Hintergrund: Neurodegenerative Mechanismen werden als Hauptursache irreversibler Behinderungen bei chronisch progredienter MS betrachtet. Klinische Kernsymptome sind neben Behinderung physischer Aktivitäten vor allem kognitive Defizite. Die Details neurodegenerativer Mechanismen insbesondere als mögliche Folge autoimmunologisch-inflammatorischer Geschehen im ZNS sind noch nicht gut verstanden. GABA ist der wichtigste inhibitorische Botenstoff des ZNS. Inwieweit GABA bei chronisch progredienten Verlaufsformen reduziert ist und mögliche Ansätze für eine Therapie bietet, ist bisher kaum untersucht.

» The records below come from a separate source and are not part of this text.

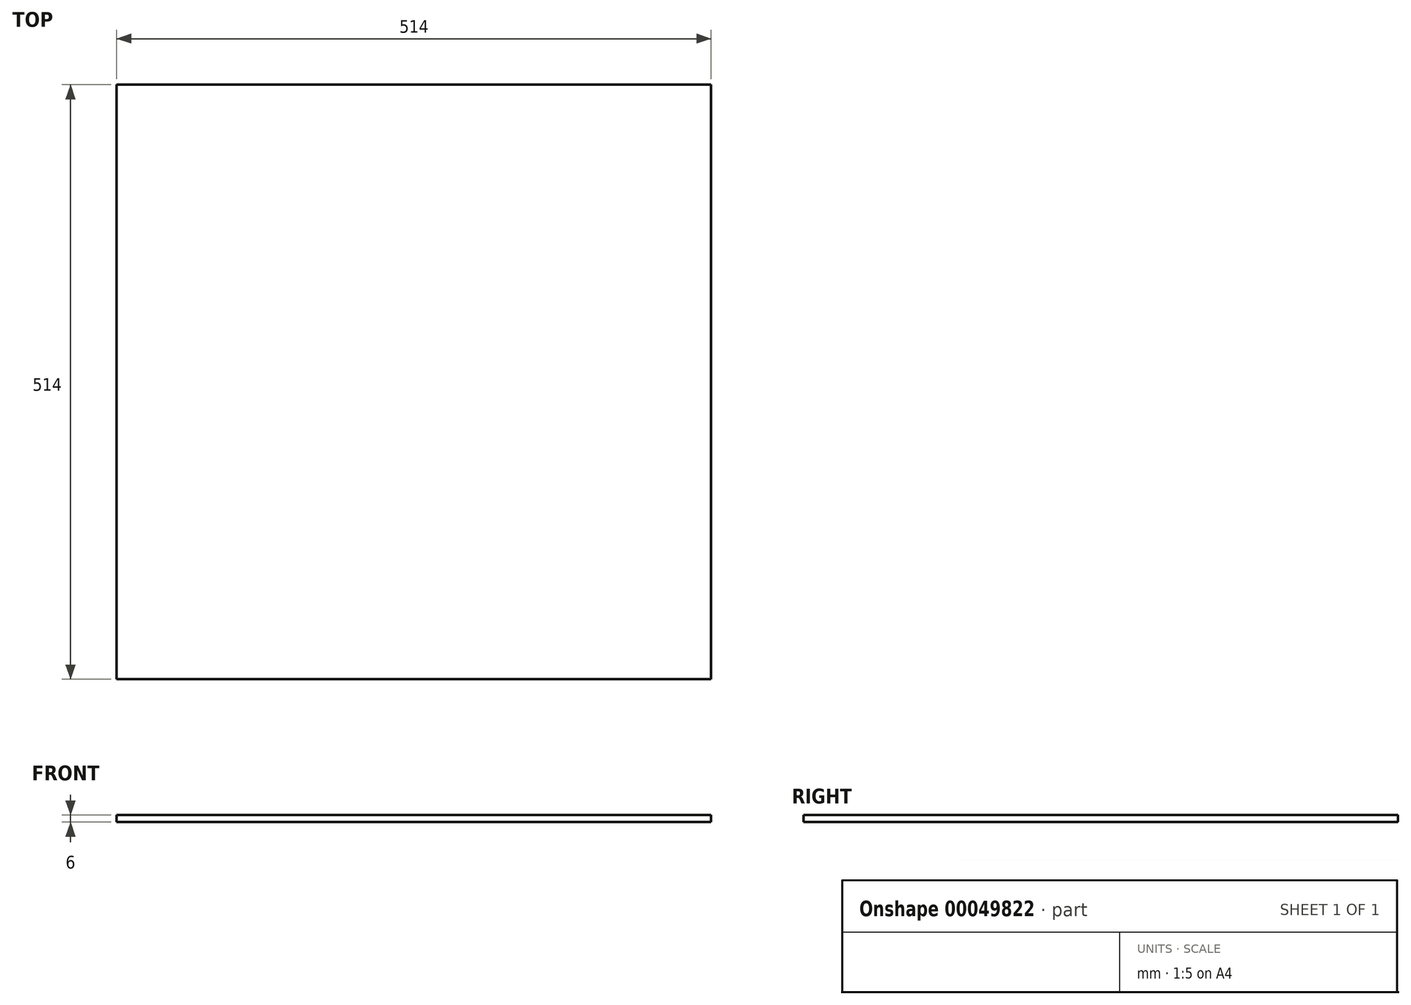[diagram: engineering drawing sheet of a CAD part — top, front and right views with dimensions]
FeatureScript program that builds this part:
annotation { "Feature Type Name" : "Feature", "Feature Type Description" : "" }
export const myFeature = defineFeature(function(context is Context, id is Id, definition is map)
    precondition{}
    {
        {
            var Q0;
            Q0=qCreatedBy(makeId("Top.planeOp"),FACE);
            var sketch = newSketch(context, id + "F0", { "sketchPlane" : qUnion([Q0])});
            skLineSegment(sketch, "E0.bottom", {"start": v(0, 0) * mm, "end": v(514, 0) * mm});
            skLineSegment(sketch, "E0.top", {"start": v(0, 514) * mm, "end": v(514, 514) * mm});
            skLineSegment(sketch, "E0.left", {"start": v(0, 0) * mm, "end": v(0, 514) * mm});
            skLineSegment(sketch, "E0.right", {"start": v(514, 0) * mm, "end": v(514, 514) * mm});
            skSolve(sketch);
        }
        {
            var Q0;
            Q0=qSketchRegion(id+"F0",true);
            extrude(context, id + "F1", {"entities" : qUnion([Q0]), "depth" : 6 * mm});
        }
    });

Patienten und Methoden: Bei 30 Patienten mit sekundär progredienter MS und 17 gesunden Kontrollen wurde in einem 3-Tesla-MRT mittels Einzel-Voxel MEGA-PRESS (Mescher-Garwood Point resolved spectroscopy) der GABA-Gehalt im rechten Hippocampus, präfrontalen Kortex und linken sensomotorischen Kortex bestimmt. Alle Teilnehmer wurden klinisch und neuropsychologisch untersucht. Mittels multipler linearer Regressionsmodelle wurden Unterschiede zwischen Patienten und Kontrollen ermittelt, die geschlechts- und altersspezifisch angepasst wurden. Mittels einfacher Regressionsanalysen wurde die Korrelation zwischen kognitivem Leistungsvermögen sowie physischer Leistungsfähigkeit und GABA-Konzentration der entsprechenden Hirnareale berechnet.

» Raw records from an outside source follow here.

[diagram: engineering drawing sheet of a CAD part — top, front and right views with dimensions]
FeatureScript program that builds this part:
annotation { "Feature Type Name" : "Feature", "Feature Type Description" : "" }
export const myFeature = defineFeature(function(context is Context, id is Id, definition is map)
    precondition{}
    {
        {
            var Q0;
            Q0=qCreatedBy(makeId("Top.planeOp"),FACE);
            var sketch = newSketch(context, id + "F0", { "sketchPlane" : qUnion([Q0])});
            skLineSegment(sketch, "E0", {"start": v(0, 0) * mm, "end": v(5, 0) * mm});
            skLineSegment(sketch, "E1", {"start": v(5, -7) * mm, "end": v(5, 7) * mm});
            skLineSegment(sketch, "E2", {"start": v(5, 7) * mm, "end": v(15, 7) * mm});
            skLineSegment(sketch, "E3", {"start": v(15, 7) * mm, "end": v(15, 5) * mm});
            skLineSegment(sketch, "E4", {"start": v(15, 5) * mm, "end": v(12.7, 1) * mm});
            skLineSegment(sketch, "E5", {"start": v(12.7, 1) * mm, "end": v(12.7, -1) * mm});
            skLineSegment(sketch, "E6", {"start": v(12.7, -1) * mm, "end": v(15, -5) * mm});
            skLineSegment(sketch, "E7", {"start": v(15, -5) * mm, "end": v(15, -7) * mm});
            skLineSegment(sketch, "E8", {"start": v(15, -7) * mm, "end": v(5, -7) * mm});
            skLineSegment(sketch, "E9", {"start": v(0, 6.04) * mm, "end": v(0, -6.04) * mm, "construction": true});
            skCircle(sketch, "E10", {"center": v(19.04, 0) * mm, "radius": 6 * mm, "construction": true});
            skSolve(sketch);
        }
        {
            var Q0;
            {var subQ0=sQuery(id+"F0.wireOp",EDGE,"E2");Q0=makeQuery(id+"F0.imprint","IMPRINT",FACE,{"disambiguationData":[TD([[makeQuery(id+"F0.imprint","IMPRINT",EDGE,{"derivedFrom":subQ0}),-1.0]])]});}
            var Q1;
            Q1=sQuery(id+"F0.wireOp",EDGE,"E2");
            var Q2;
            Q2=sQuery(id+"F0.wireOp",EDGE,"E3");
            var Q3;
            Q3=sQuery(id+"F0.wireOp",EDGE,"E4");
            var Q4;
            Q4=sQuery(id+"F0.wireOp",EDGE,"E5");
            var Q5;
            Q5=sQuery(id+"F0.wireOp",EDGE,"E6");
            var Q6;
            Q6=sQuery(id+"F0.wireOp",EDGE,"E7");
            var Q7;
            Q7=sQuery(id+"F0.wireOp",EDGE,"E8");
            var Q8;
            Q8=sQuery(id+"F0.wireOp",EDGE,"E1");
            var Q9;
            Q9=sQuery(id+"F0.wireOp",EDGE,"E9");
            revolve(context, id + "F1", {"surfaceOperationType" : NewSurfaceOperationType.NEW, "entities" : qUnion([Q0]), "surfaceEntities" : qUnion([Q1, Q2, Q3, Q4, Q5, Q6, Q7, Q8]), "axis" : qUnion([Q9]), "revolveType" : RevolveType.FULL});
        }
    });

Ergebnisse: Die Patienten waren im Durchschnitt 51 Jahre alt (23 Frauen), hatten einen medianen EDSS von 6,0 und waren im mittel seit vier Jahren chronisch progredient erkrankt. Erwartungsgemäß zeigten Patienten im Vergleich zu gesunden Kontrollen schlechtere physische und kognitive Leistungen. Entsprechend den spezifischen Defiziten zeigten Patienten mit kognitiven Defiziten (vor allem gemessen an der Informationsverarbeitungsgeschwindigkeit und dem sprachlichem Gedächtnis) eine hochspezifische Abnahme der GABA-Konzentration im rechten Hippocampus, während Patienten mit physischen Leistungsdefiziten wiederum eine reduzierte GABA-Konzentration im sensomotorischen Kortex aufwiesen. Die Reduktion der GABA-Konzentration korrelierte dabei auch mit dem Ausmaß der Behinderung (z. B. Schwäche des rechten Arms und rechten Beins).

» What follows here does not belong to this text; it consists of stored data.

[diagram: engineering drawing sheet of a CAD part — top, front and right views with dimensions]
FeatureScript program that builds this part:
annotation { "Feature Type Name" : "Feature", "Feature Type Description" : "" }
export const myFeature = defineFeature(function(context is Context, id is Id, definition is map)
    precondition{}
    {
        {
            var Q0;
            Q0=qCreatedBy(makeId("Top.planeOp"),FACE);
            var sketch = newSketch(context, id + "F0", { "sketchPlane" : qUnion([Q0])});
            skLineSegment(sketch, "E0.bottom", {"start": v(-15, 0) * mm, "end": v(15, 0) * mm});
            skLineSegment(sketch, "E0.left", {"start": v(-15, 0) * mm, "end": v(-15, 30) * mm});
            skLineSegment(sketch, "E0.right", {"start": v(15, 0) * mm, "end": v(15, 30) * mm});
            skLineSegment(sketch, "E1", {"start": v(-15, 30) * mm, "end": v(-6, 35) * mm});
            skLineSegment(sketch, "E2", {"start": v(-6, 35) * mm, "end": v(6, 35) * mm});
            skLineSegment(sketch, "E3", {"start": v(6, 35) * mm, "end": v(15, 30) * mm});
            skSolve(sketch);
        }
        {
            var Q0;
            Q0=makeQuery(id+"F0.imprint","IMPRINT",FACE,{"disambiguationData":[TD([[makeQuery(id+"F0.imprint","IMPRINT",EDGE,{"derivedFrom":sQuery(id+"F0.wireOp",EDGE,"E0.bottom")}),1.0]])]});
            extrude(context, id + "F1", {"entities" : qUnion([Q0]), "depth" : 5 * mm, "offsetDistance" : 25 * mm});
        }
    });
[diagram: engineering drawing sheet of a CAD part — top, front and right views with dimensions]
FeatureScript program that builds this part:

Schlussfolgerungen: Die Reduktion der GABA-Konzentration ist eng mit dem Ausmaß der physischen Behinderung sowie der kognitiven Defizite korreliert und könnte ein wichtiger Marker für frühe neurodegenerative Prozesse sein.

Kommentar von Volker Limmroth, Köln-Merheim

GABA-Konzentration als Marker neurodegenerativer Prozesse

Die Studie sieht auf den ersten Blick wenig spannend aus, denn grundsätzlich würde man davon ausgehen, dass alle wesentlichen Komponenten des zentralen Nervensystems bei Patienten mit chronisch progredenter MS irgendwie betroffen sind. Hier wurden aber nicht offensichtlich betroffene Strukturen MRT-spektroskopisch untersucht (also bereits im regulärem MRT erkennbare Herde), sondern spezifische anatomische Areale mit gut definierten und überprüfbaren Funktionen. Die Areale waren also nicht primär erkennbar betroffen, sondern konnten im regulären MRT normal erscheinen, wiesen aber entsprechend der spezifischen klinischen Defizite eine reduzierte GABA-Konzentration auf. Die Arbeitsgruppe folgert aus dieser Beobachtung, dass eine wesentliche Komponente (früher) neurodegenerativer Prozesse die reduzierte Bildung spezifischer Neurotransmitter wie GABA ist oder die Funktionsbeeinträchtigung der GABA-Rezeptoren. Natürlich steht nicht jedem Neuroradiologen ein 3-Tesla-Gerät zur Verfügung mit dem eine GABA-Spektroskopie durchgeführt werden kann, aber die Arbeit ist ein wichtiger weiterer Schritt in unserem Verständnis, wie neurodegenerative Prozesse im Rahmen inflammatorischer Mechanismen entstehen. Darüber hinaus könnte sich die MRT-Spektroskopie langfristig zur Früherkennung chronisch progredienter Verläufe und als objektive Methode zur Verlaufsbeobachtung bei klinischen Studien, in denen Substanzen zur Behandlung chronisch progredienter Verläufe untersucht werden, eignen.